TK: The lottery is videotaped every year. We handle that with unbelievable transparency. If you were to ask some very powerful political people in this community if the lottery is fixed, they would tell you from personal experience that it is not fixed-because they haven't been able to get their children into the school.... We have so many children on our wait list, even children who are siblings of students who are already here.
JG: What is the track record of students who have graduated?
TK: About half of them get into the very competitive public [high] schools. There's a group that go on to private schools as well. Some students go to their neighborhood schools or elect to go to some of the new small high schools the district has started.
VT: How about college?
TK: Many of these students will be the first generation in their family to attend college, and the data on first-generation students sticking it out in college is not very good. We want to hold ourselves accountable by looking at the success of completion rates in college, not just college attendance. We believe what we do is directly related to where the kids are when they are twenty-five.
VT: As far as teacher accreditation, what do you require?
TK: Our goal is to meet or exceed the federal requirements. Our school has a dual mission: first to educate students at a high level and second to serve as a professional development school, where teachers are trained and CPS teachers come to see what good teaching looks like.
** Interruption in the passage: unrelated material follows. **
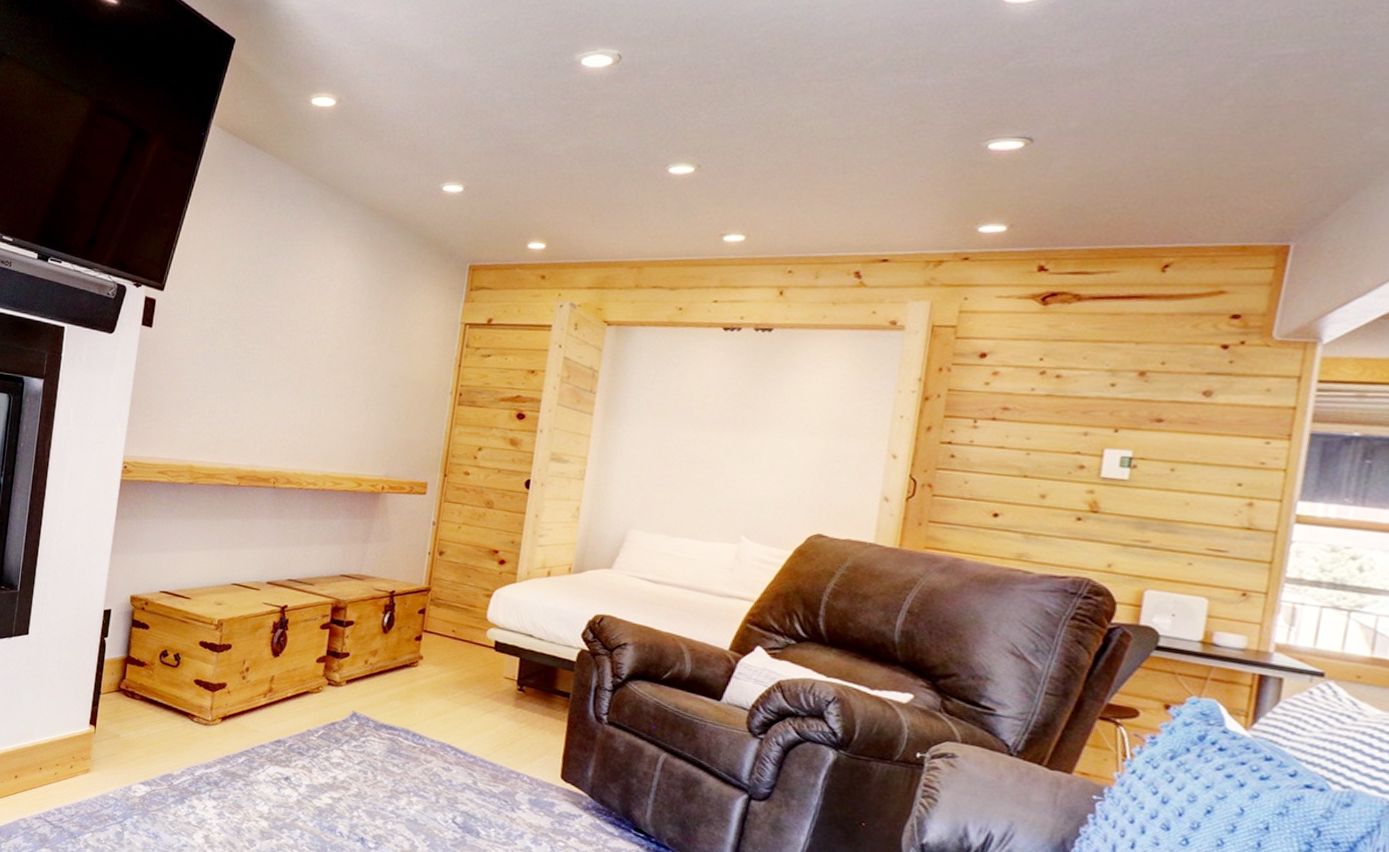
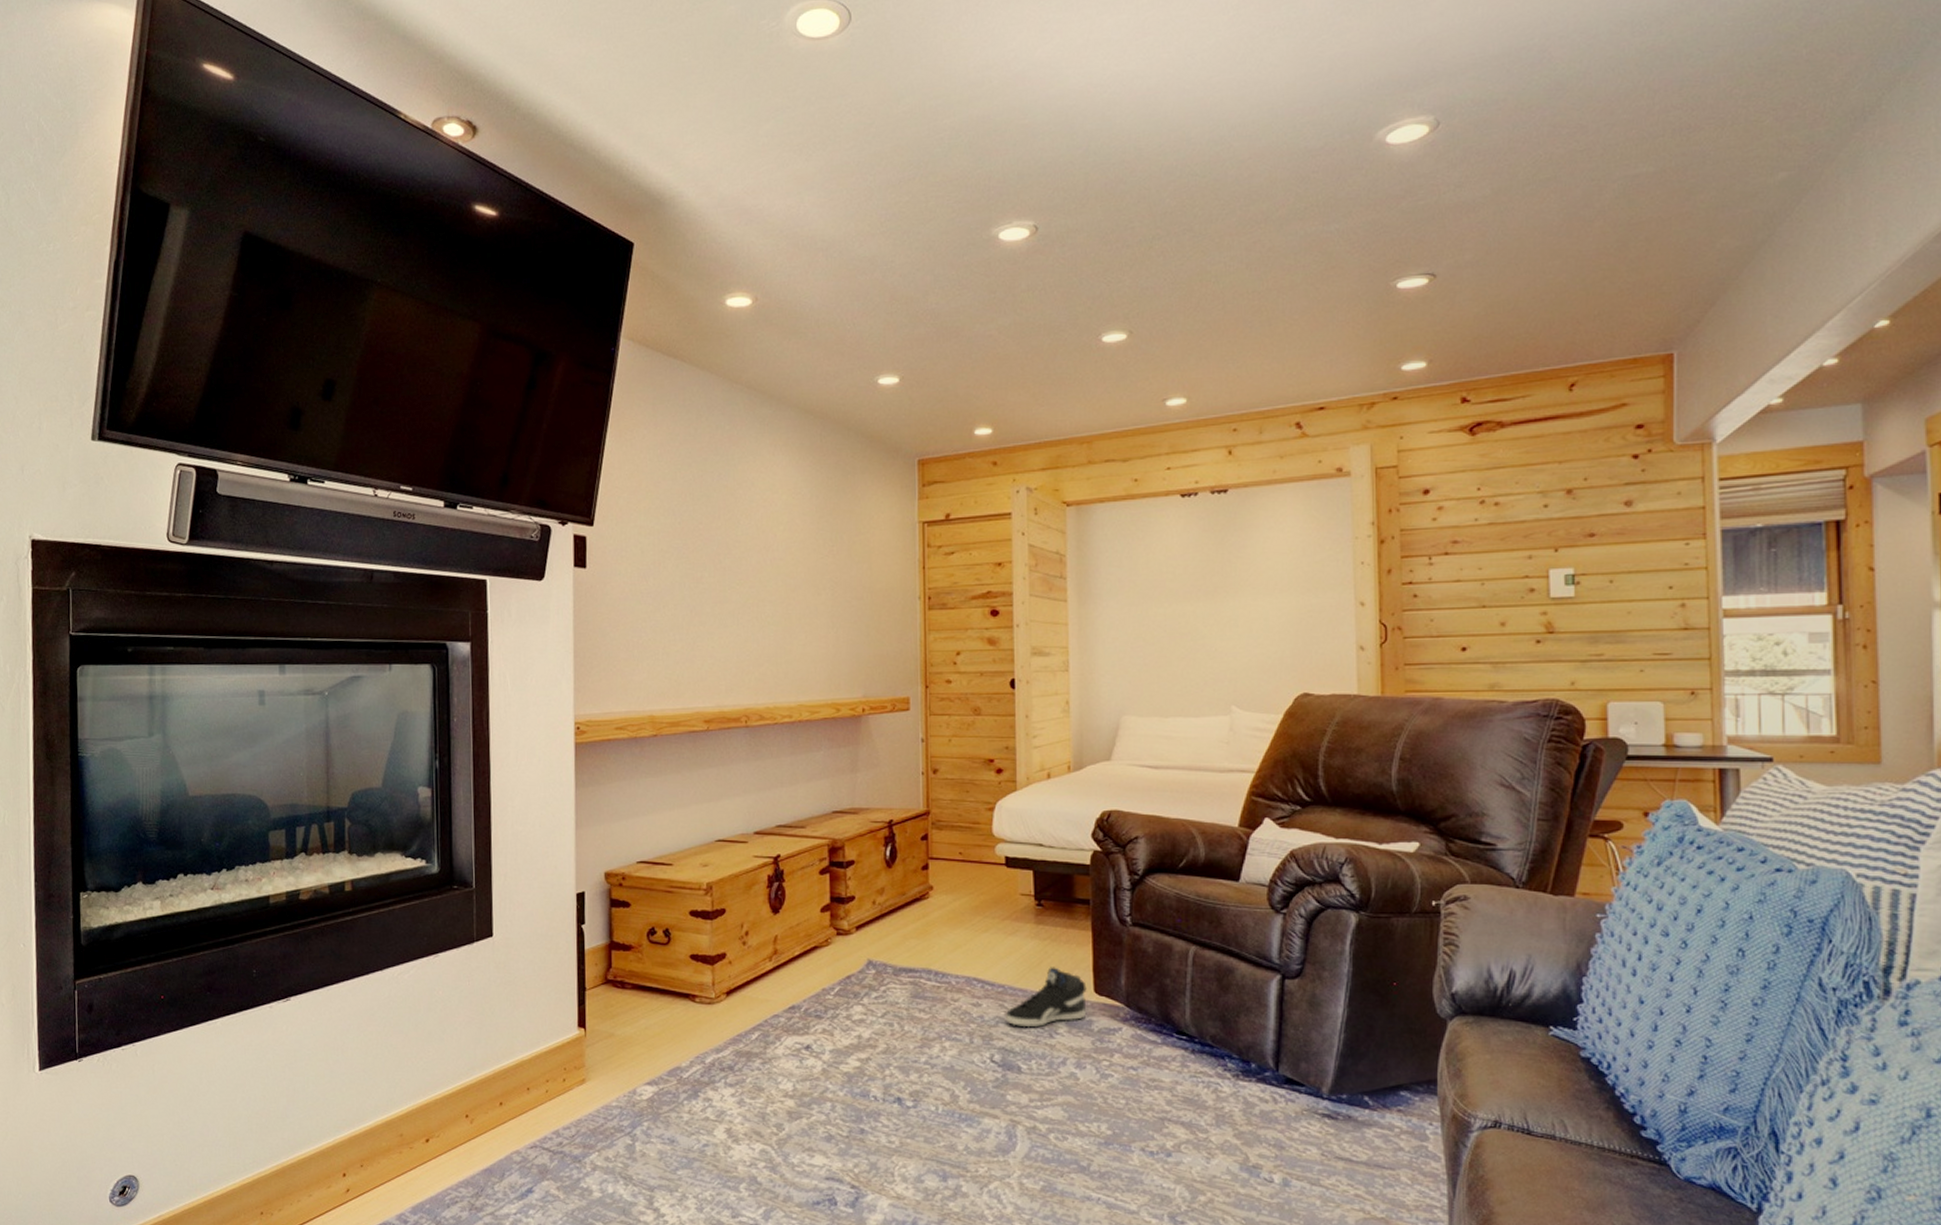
sneaker: none [471,748,554,800] -> present [1005,967,1087,1028]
Because of that dual mission, attracting and retaining really high-quality faculty is essential.... We must have the very best.
KE: What is the effect of the Parent Teacher Community Organization (PTCO) in the school?
TK: Very few things are consistent in the school research literature, but one that is clear is that good schools have parents and community deeply engaged in the life of the school. We're trying this year to pull together a really effective PTCO, which will be asked to make recommendations about the budget and will be involved in hiring faculty and making key personnel decisions. It was directly involved when Ms. Beardsley was selected Director.
JG: Since you mentioned engagement, can you explain how NKO is engaging the community?
TK: NKO tries to engage the community every day, from raising money for programs to arranging partnerships with Muntu Dance Theatre or Little Black Pearl or other community organizations. We recognize that the success of a school is based not only on what happens within the school walls every day, but also on the extent to which it can engage the community. When Muntu was here, for example, there was not a noise as the students watched the drumming and dance performance. That's real engagement.
JG: Why did you come here from Boston?
TK: One reason I moved here was because you can't find another institution of higher learning of the caliber of the University of Chicago that is willing to start a charter school-not an elite school for faculty children, but a real school. We can really think about how our work can add value to the lives of people who live here. The University is at a really interesting moment because it recognizes that its success as an institution on the South Side is inextricably bound to the success and development of the community in which it sits.